■ **Selected excerpt**:
───
Oklahoma City Firm Plans to Pioneer Drilling of Two-Mile Horizontal Well

Due to legislation that was part of Senate Bill 867, companies can now begin drilling two-mile long horizontal wells in non-shale rock layers in Oklahoma. As News OK first noted, Tapstone Energy, an Oklahoma-City based oil producer, plans to begin the process of drilling to such a length on its wells in Dewey County. Doing so would mark the firm as one of the first, if not the first, producers to do so since the legislature has been passed.

Firms have been drilling two-mile wells in shale rock since 2011, but this most recent approval enables producers to drill to such a length in all rock layers. Firms could begin drilling so called “long wells” as soon as Thursday, August 31, but Tapstone expects to be able to begin drilling proceedings towards the end of October after it has filed the appropriate paperwork with the Oklahoma Corporation Commission.

The firm is very enthusiastic about having the ability to drill long wells in all rock layers, as there are many benefits associated with being able to extend a horizontal well up to two miles. “It means a lot to us,” Bob Costello, Tapstone’s general counsel and vice president of land, told News OK. “We’re excited to see what happens.”

Part of the firm’s excitement is centered around the fact that having the ability to drill two-mile horizontal wells can potentially double the level of oil production in exchange for a considerably minimal increase in overall well cost. “Everything is improved through two-mile wells in terms of efficiencies and costs,” Costello stated. “This is going to be new ground for us drilling two miles in that type of rock. Our drilling people are confident it can go without a hitch.”
───
■ **Source data**:
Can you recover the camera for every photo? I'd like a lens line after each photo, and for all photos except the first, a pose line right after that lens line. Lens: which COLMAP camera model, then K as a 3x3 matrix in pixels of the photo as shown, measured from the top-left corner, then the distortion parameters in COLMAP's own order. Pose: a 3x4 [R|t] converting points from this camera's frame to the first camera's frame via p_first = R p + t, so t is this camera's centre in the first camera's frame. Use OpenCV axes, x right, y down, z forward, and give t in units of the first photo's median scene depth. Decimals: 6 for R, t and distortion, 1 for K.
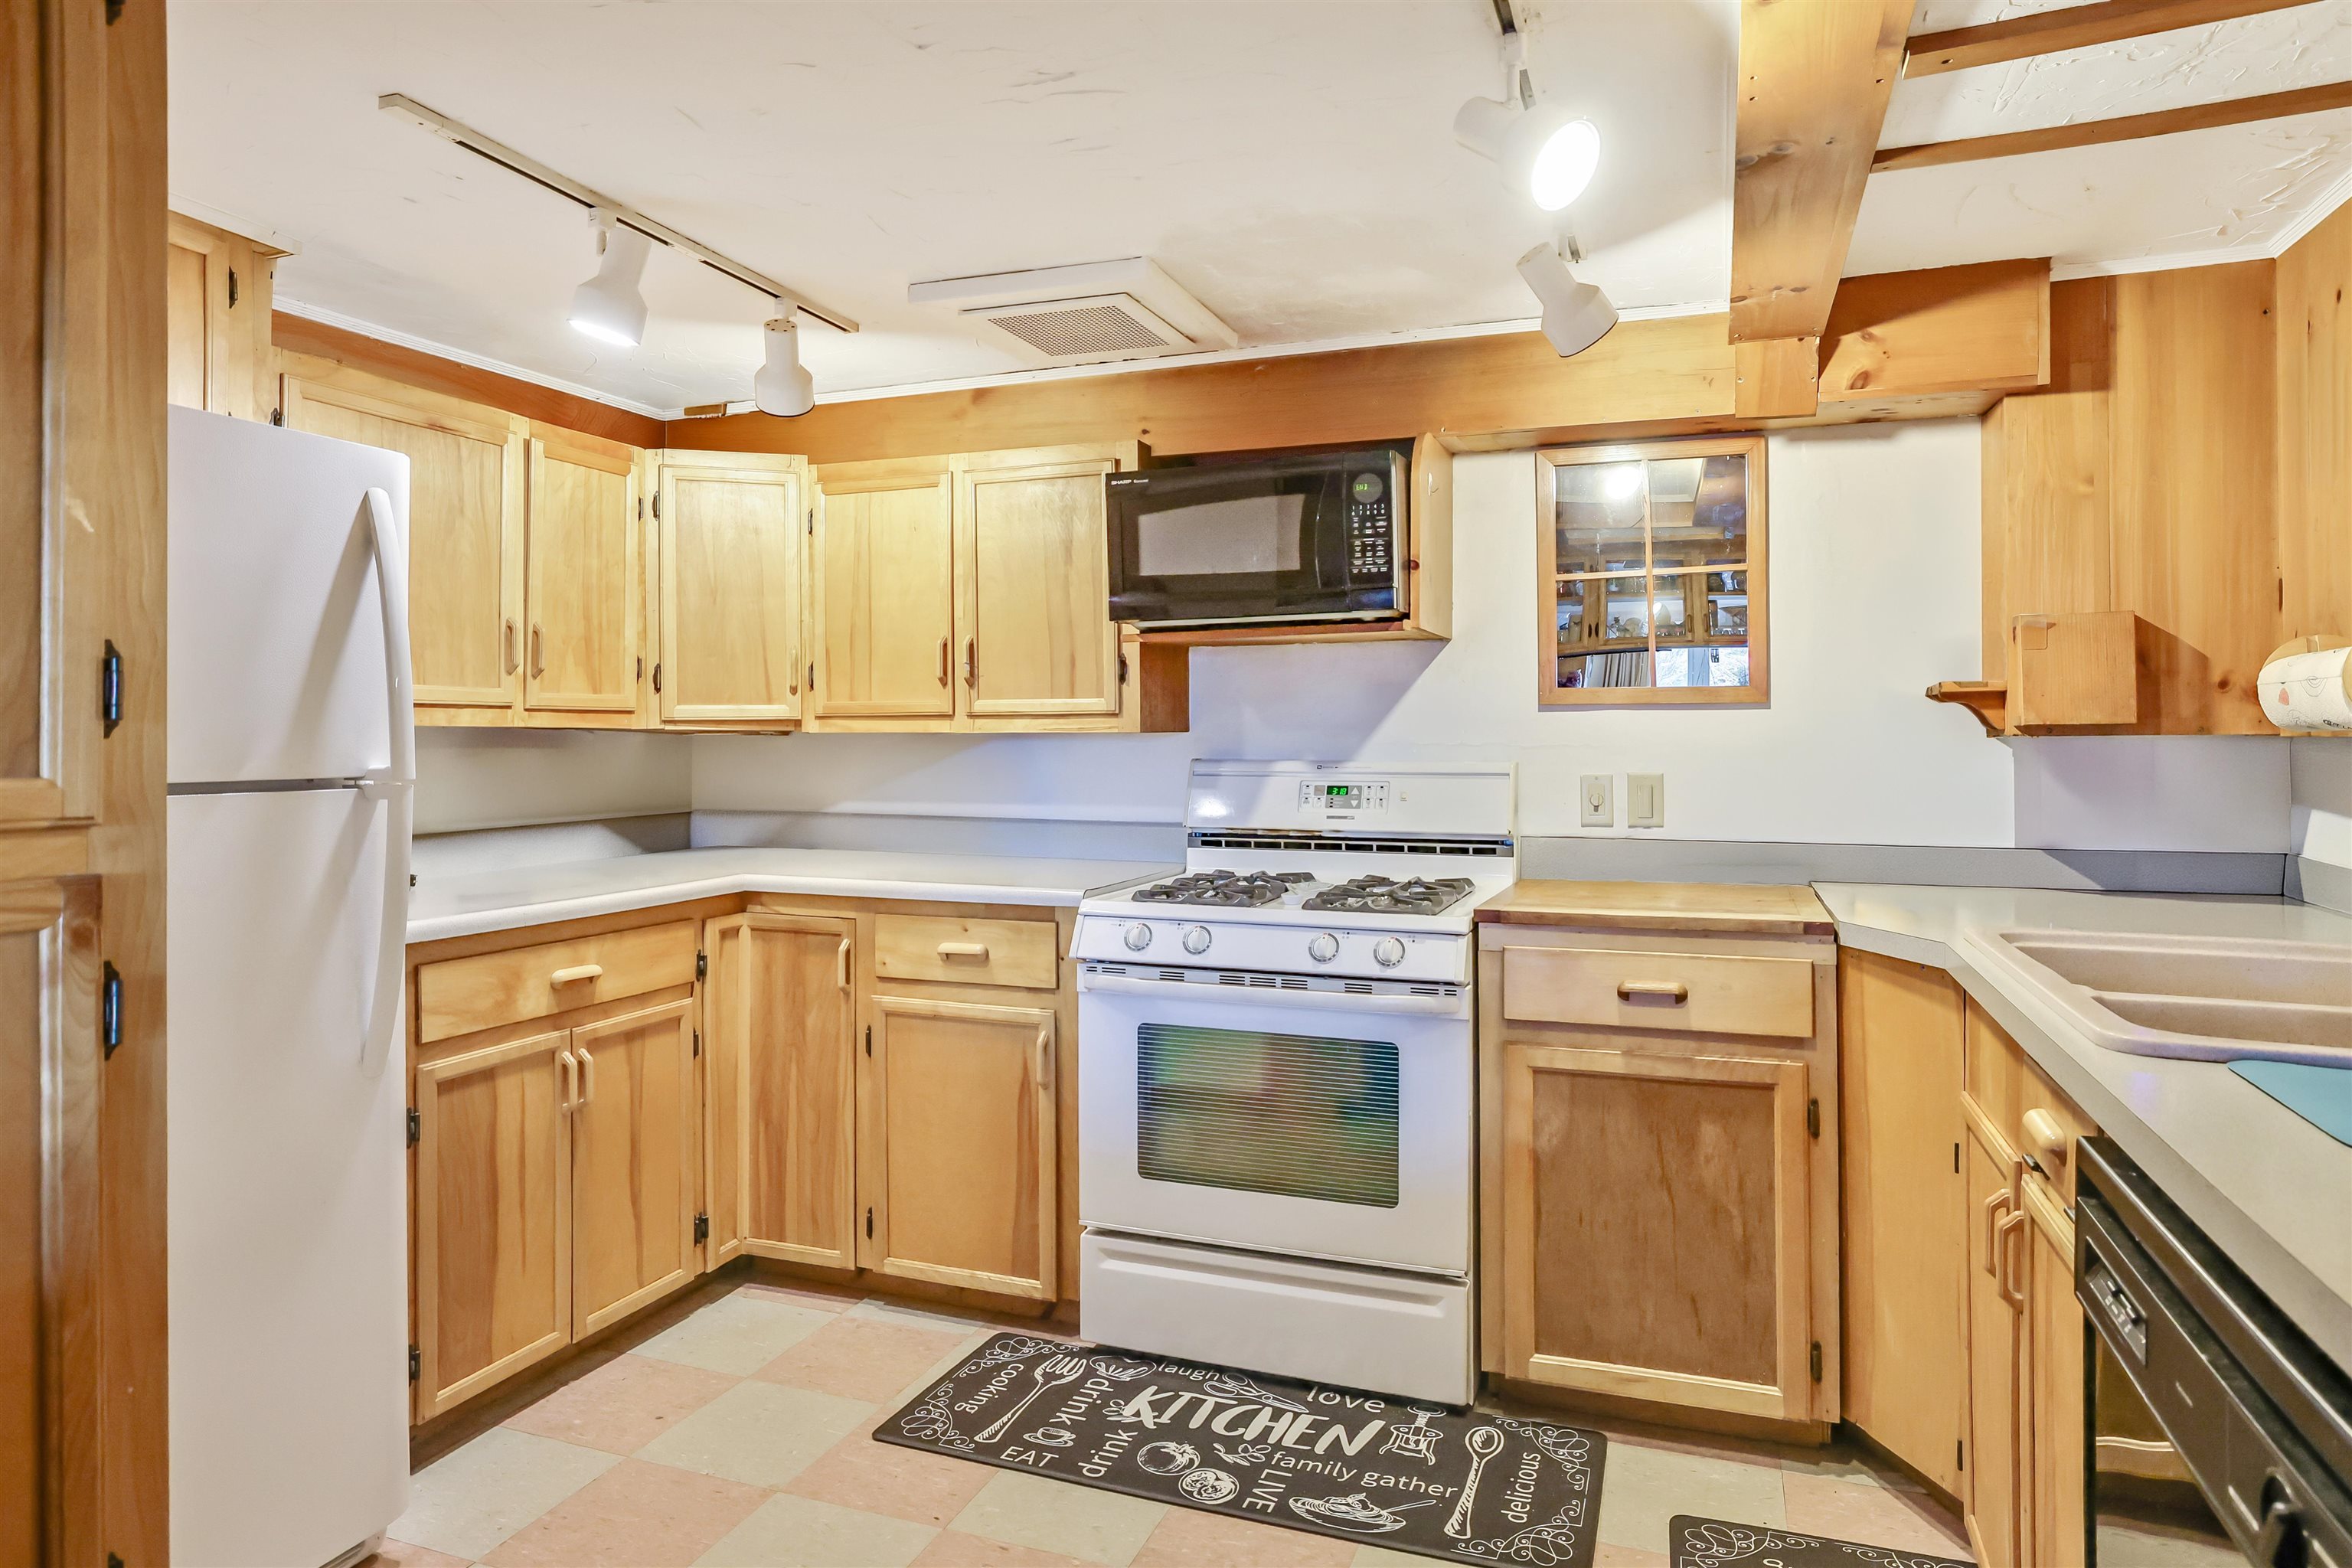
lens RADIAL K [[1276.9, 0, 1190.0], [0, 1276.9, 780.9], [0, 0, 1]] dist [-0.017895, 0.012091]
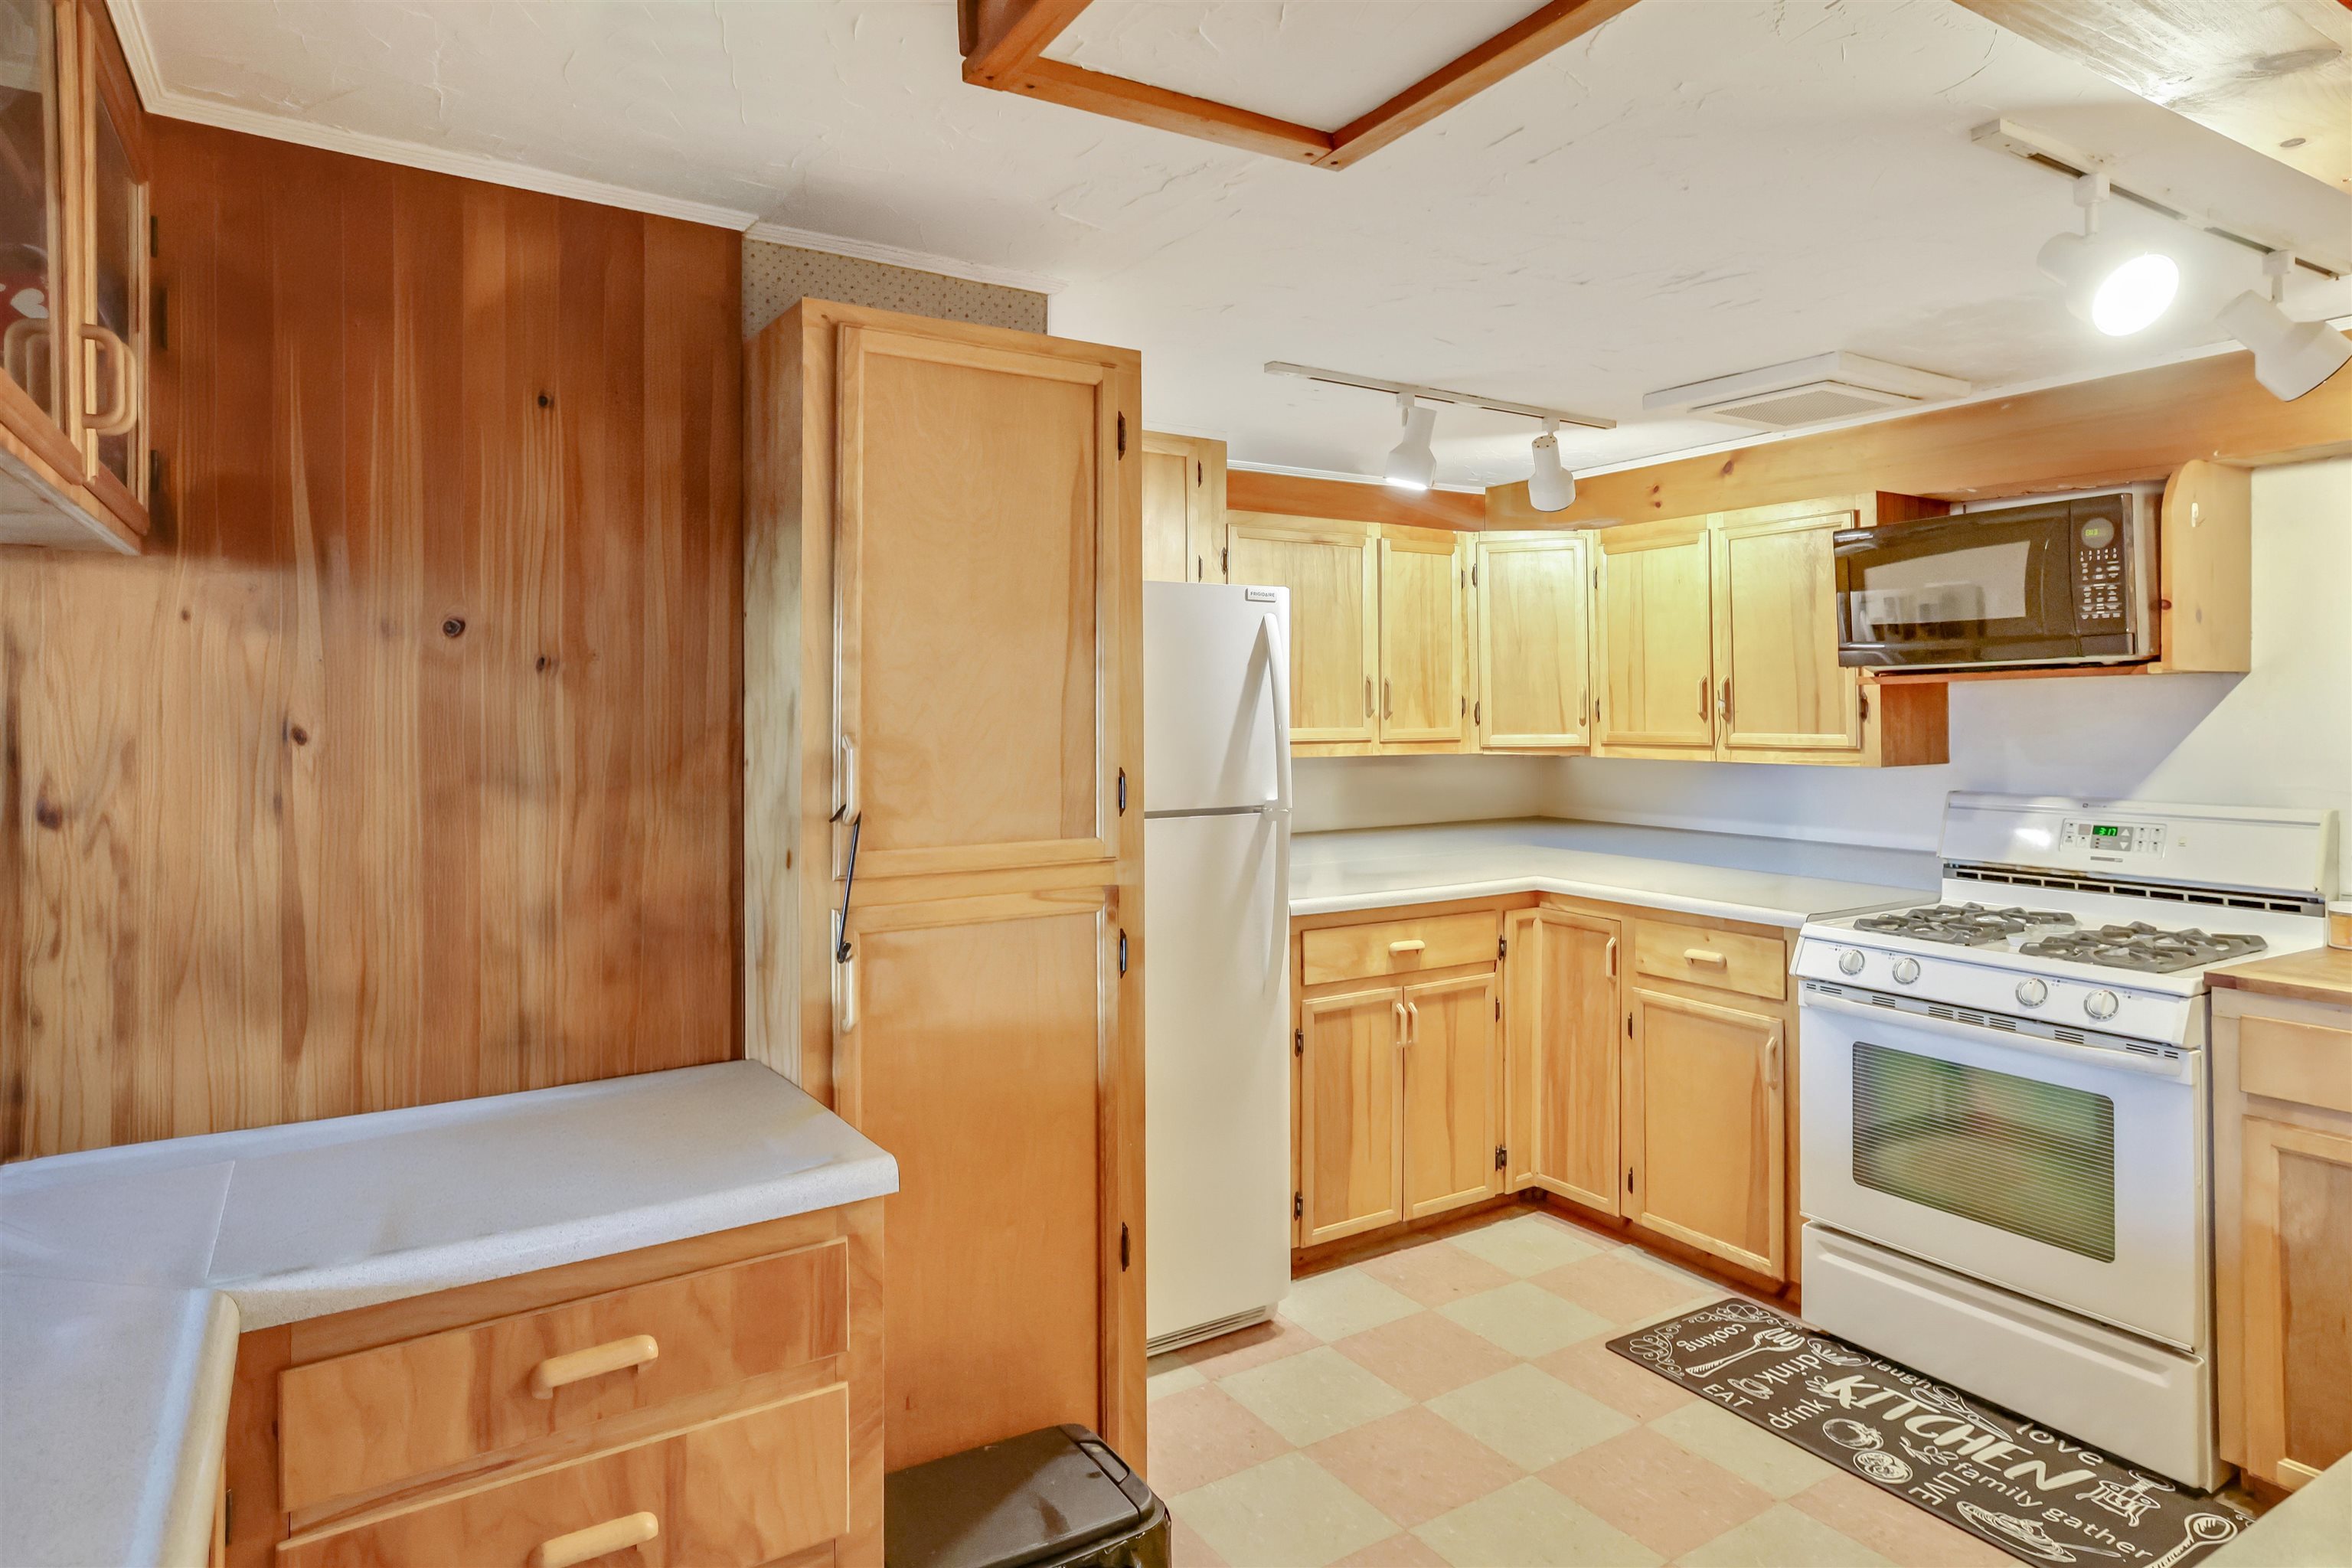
───
■ **What the task requires**:
Carry on the article about Tapstone Energy's two-mile horizontal well plans, starting after its final sentence. The material is not needed for anything here.

■ **Exercise response**:
The president of the Oklahoma Independent Petroleum Associations, Tim Wigley, further expounded upon the benefits of the legislature for both the industry and the state economy. “It’s going to be great for the state and great for the industry. When rigs are up and active, that’s what fuels the economy in this state. That’s when hotels are filled and restaurants are filled and people are buying new trucks.”

The Oklahoma Oil and Gas Association also recently commissioned a study which uncovered the fact that job creation and economic output increase by 40 percent when companies are enabled to drill longer well. In other words, the state of Oklahoma becomes a more attractive investment opportunity for a variety of industries due to the uptick in overall productive activity.